───── EXCERPT TO READ ─────
# oh no, Friday the 13th jinx



## LibertyME (Jan 6, 2007)

congratulations....sounds like you and Tito had a wonderful time!


----------



## vrocco1 (Feb 25, 2006)

Congratulations! I sure hope it is not the kiss of death for your puppy's show career. 

Good luck!


----------



## vrocco1 (Feb 25, 2006)

Oh BTW... You know it is against the rules to post a brag without photos!


----------



## hotel4dogs (Sep 29, 2008)

LOL, I thought I'd better get the brag in first in case the photos didn't come out very good!
Never fails, you think he looks awesome and then you look at the photo and he's got his front legs crossed, one lip caught on a canine, and a big wad of drool hanging off his mouth...one ear flipped back....the other laid flat on his head....coat sticking straight up.....




vrocco1 said:


> Oh BTW... You know it is against the rules to post a brag without photos!


----------



## goldengirls550 (Jun 12, 2008)
───── GIVEN DATA ─────
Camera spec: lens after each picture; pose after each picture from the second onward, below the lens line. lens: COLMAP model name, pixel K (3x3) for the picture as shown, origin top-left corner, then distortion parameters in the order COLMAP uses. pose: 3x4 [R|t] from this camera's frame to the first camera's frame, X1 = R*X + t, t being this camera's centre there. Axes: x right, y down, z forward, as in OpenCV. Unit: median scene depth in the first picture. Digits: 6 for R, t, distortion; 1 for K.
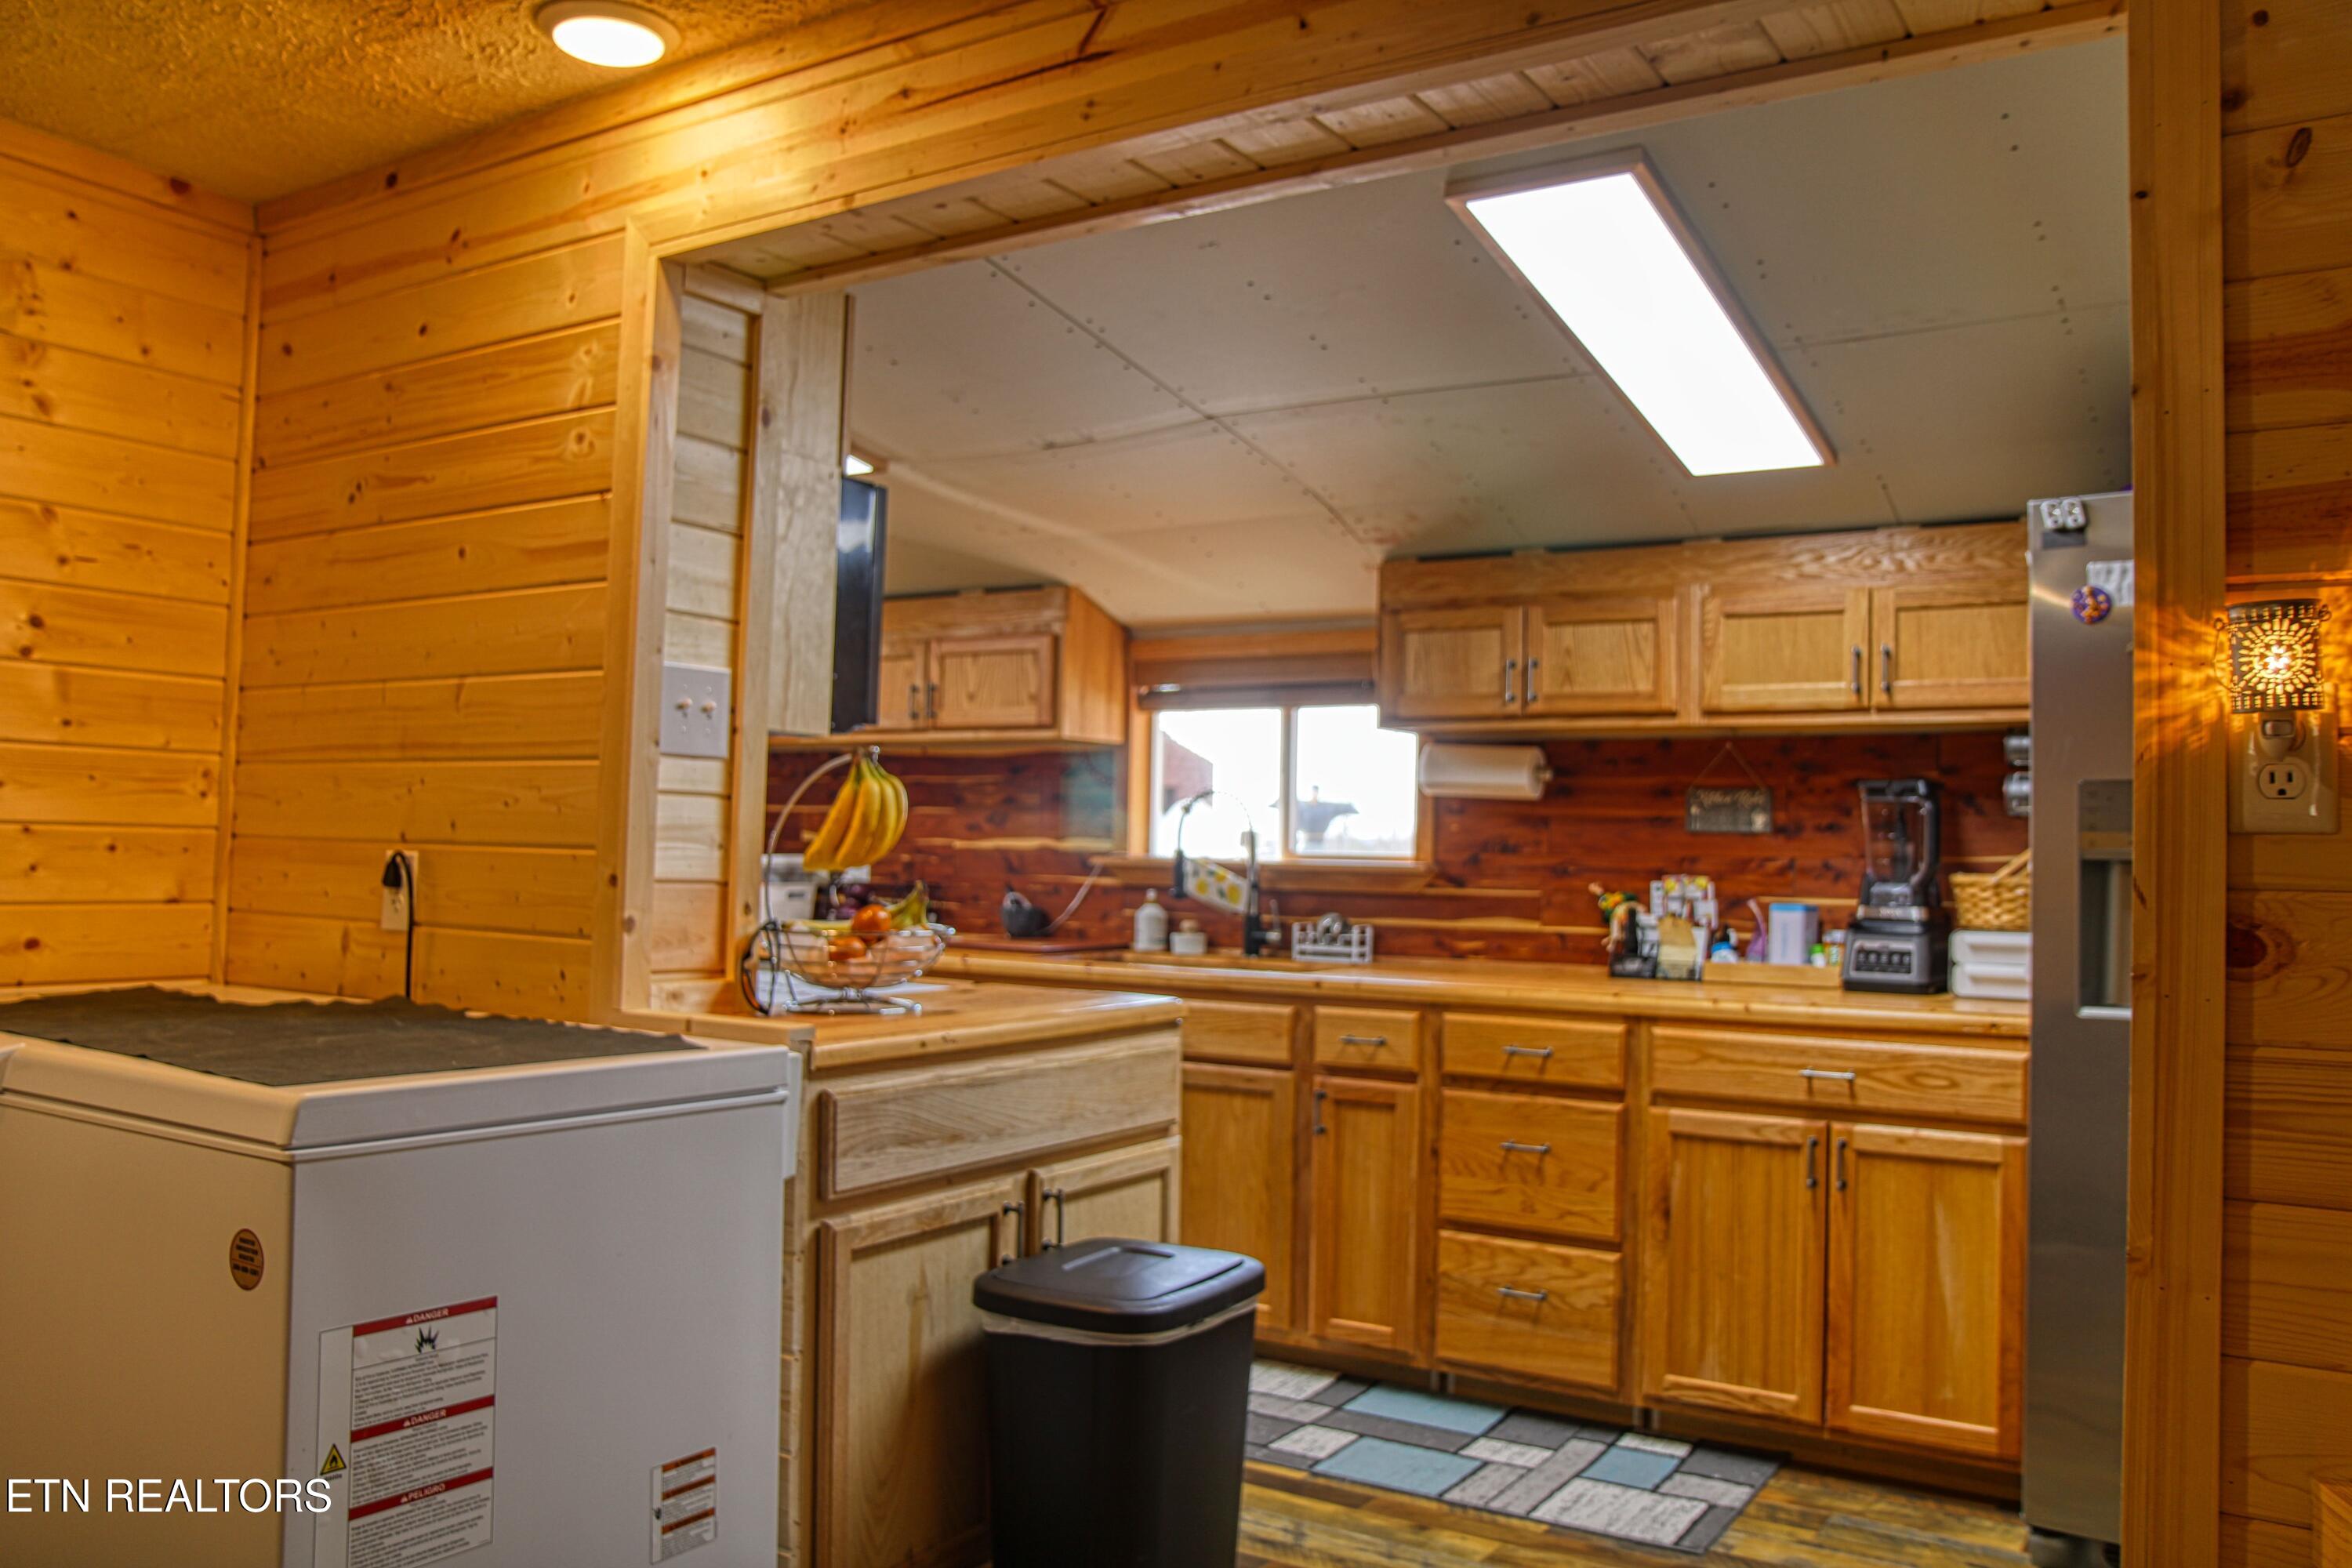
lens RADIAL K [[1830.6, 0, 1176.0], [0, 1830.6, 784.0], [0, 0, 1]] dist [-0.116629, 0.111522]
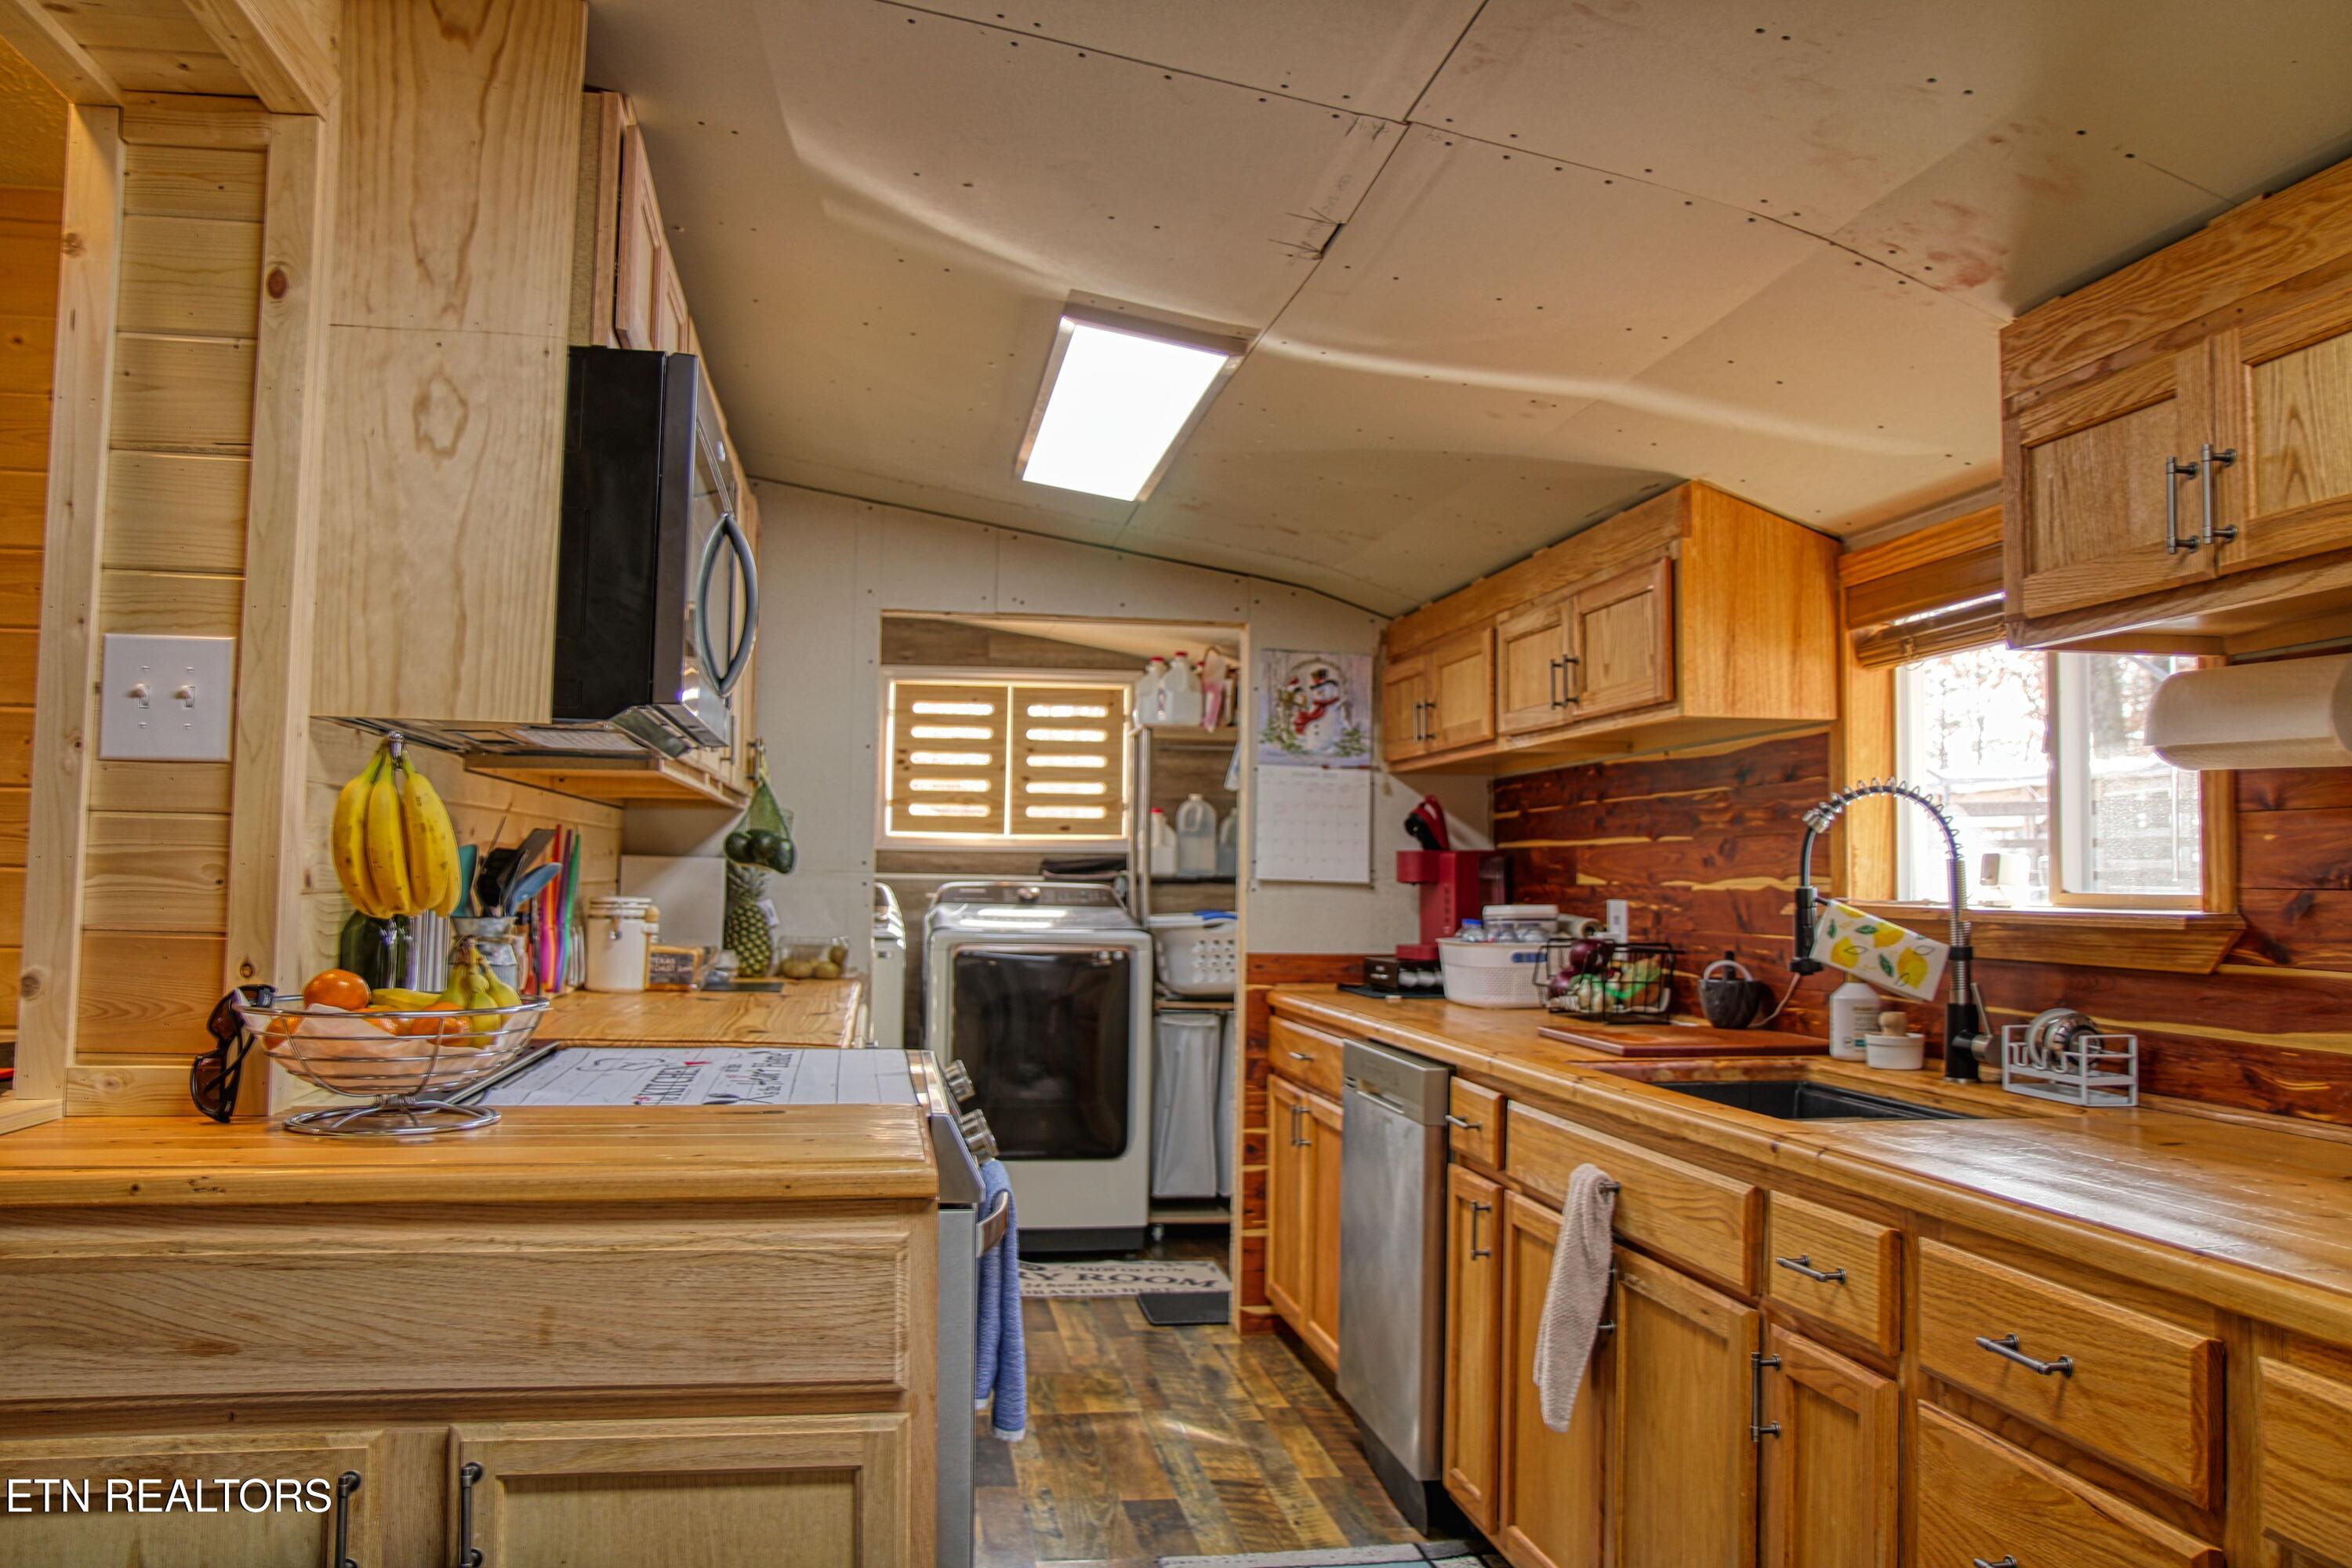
─────
TASKS:
(a) In the Friday the 13th forum thread, what does vrocco1 say is against the rules?
(b) Print the stretch of the Friday the 13th forum thread from "LOL, I thought" through "sticking straight up.....".
(c) Write what comes next in the Friday the 13th forum thread, picking up after its last line.

ANSWERS:
(a) Posting a brag without photos.

(b)
LOL, I thought I'd better get the brag in first in case the photos didn't come out very good!
Never fails, you think he looks awesome and then you look at the photo and he's got his front legs crossed, one lip caught on a canine, and a big wad of drool hanging off his mouth...one ear flipped back....the other laid flat on his head....coat sticking straight up.....

(c)
hotel4dogs said:


> LOL, I thought I'd better get the brag in first in case the photos didn't come out very good!
> Never fails, you think he looks awesome and then you look at the photo and he's got his front legs crossed, one lip caught on a canine, and a big wad of drool hanging off his mouth...one ear flipped back....the other laid flat on his head....coat sticking straight up.....


How handsome, Tito! 

I certainly don't think your show career is over! Very funny PG, I would have never thought of it that way! :

GREAT JOB TITO!!!! YOU ARE AWESOME!!!! :--big_grin::nchuck::appl:


----------



## BeauShel (May 20, 2007)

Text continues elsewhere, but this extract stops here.